*** SOURCE PASSAGE ***

# Changes in Blood DNA CpG Methylation Levels in Response to Methadone Maintenance Treatment: Epigenome-Wide Longitudinal Study

**Authors:** Orna Levran, Yuli Kim, Justin Li, Anat Sason, Miriam Adelson, Einat Peles

PMC · DOI: 10.3390/epigenomes10010018 · Epigenomes · 2026-03-05

## TL;DR

This study explores how methadone treatment affects DNA methylation in blood over time, identifying genes and pathways potentially influenced by the treatment.

## Contribution

The study provides new insights into the epigenetic effects of methadone maintenance treatment on blood DNA methylation.

## Key findings

- 1881 differentially methylated probes were identified after methadone maintenance treatment.

*** End of SOURCE PASSAGE ***
*** DATASET RECORDS ***

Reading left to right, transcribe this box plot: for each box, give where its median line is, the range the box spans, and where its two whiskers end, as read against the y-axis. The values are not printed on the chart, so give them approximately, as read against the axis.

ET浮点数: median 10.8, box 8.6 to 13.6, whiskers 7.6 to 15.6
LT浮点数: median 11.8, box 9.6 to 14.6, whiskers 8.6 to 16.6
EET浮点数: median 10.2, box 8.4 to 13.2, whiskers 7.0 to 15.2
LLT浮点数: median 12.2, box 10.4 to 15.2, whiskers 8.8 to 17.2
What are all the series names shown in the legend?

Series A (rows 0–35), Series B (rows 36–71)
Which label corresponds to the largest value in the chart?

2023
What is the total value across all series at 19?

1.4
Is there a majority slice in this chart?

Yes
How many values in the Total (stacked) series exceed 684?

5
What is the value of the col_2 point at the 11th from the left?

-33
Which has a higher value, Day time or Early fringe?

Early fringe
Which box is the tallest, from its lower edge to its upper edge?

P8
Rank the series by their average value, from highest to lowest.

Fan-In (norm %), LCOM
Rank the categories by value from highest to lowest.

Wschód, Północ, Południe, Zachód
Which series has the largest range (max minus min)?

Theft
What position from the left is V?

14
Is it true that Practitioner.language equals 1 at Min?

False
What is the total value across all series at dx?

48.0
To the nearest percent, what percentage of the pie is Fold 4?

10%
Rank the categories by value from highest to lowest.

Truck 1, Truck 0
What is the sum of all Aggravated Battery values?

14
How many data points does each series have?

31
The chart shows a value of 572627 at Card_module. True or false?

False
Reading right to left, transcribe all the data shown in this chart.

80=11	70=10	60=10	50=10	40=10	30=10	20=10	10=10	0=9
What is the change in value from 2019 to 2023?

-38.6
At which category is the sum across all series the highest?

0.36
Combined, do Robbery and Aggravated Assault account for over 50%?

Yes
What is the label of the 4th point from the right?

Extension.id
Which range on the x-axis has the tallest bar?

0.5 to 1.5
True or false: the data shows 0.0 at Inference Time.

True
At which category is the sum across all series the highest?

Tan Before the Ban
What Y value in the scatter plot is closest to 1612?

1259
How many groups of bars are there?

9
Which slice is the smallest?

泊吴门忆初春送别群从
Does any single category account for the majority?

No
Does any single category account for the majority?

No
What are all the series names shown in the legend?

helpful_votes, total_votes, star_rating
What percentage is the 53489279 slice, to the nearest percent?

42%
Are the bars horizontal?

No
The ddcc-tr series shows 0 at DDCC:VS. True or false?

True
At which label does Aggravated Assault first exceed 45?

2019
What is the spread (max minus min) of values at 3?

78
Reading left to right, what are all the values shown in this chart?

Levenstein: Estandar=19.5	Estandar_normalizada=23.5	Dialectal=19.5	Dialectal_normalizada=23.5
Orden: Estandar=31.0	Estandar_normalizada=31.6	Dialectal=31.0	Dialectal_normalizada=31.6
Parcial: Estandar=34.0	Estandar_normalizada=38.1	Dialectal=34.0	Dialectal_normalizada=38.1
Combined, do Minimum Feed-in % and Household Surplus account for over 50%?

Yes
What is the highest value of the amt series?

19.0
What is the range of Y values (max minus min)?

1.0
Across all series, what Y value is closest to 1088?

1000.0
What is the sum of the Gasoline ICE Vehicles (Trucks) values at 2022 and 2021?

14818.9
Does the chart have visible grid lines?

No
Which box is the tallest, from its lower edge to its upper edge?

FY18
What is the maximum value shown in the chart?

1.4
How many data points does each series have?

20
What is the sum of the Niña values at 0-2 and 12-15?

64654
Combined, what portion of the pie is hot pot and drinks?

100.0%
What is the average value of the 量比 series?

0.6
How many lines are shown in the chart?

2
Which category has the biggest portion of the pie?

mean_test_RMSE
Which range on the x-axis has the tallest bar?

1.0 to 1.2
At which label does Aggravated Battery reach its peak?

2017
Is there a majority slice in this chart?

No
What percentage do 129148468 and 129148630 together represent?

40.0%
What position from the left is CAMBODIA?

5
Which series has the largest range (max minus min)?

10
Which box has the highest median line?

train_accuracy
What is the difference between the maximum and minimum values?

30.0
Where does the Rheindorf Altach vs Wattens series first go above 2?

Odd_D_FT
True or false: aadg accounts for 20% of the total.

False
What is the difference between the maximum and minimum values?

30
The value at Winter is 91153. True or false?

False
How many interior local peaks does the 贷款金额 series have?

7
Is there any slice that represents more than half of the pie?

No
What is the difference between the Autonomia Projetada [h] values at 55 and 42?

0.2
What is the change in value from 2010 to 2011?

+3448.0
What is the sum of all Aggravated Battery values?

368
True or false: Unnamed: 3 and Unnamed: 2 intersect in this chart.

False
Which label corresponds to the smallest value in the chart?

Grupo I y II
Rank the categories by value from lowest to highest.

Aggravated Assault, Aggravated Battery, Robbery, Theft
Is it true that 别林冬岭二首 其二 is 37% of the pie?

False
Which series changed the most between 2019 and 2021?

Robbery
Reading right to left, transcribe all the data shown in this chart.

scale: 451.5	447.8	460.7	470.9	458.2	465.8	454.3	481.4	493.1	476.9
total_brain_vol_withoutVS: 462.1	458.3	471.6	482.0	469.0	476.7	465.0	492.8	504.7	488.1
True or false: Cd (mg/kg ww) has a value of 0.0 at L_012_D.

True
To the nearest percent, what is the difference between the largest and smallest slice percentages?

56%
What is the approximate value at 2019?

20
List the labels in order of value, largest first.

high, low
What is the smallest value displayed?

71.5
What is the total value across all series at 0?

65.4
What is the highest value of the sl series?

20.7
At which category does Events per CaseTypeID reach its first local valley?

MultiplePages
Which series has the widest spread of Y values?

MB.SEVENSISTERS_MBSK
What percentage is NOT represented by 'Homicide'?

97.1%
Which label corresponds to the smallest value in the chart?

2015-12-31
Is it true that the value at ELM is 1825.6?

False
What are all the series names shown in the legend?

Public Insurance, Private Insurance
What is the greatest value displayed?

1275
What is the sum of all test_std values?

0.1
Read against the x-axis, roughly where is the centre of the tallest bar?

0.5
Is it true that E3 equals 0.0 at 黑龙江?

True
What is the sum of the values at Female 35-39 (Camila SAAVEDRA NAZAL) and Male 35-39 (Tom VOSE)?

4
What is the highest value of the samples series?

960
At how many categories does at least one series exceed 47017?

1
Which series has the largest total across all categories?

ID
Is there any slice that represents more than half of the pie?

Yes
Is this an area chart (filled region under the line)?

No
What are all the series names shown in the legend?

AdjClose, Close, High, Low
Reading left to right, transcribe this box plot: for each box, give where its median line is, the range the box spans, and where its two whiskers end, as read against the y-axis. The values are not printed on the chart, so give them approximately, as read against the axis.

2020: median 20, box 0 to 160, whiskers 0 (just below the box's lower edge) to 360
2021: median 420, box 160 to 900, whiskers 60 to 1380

*** End of DATASET RECORDS ***

**TASKS TO CARRY OUT**
1 - Answer these about the methadone study summary:
(a) In which journal was the study published?
(b) How many differentially methylated probes were identified after methadone maintenance treatment?
(c) What tissue's DNA methylation does the study examine?
2 - Can you reproduce the methadone study summary between "PMC · DOI: 10.3390/epigenomes10010018" and "by the treatment.", inclusive?

**ANSWERS BY ITEM**
1 -
(a) Epigenomes
(b) 1881
(c) Blood

2 -
PMC · DOI: 10.3390/epigenomes10010018 · Epigenomes · 2026-03-05

## TL;DR

This study explores how methadone treatment affects DNA methylation in blood over time, identifying genes and pathways potentially influenced by the treatment.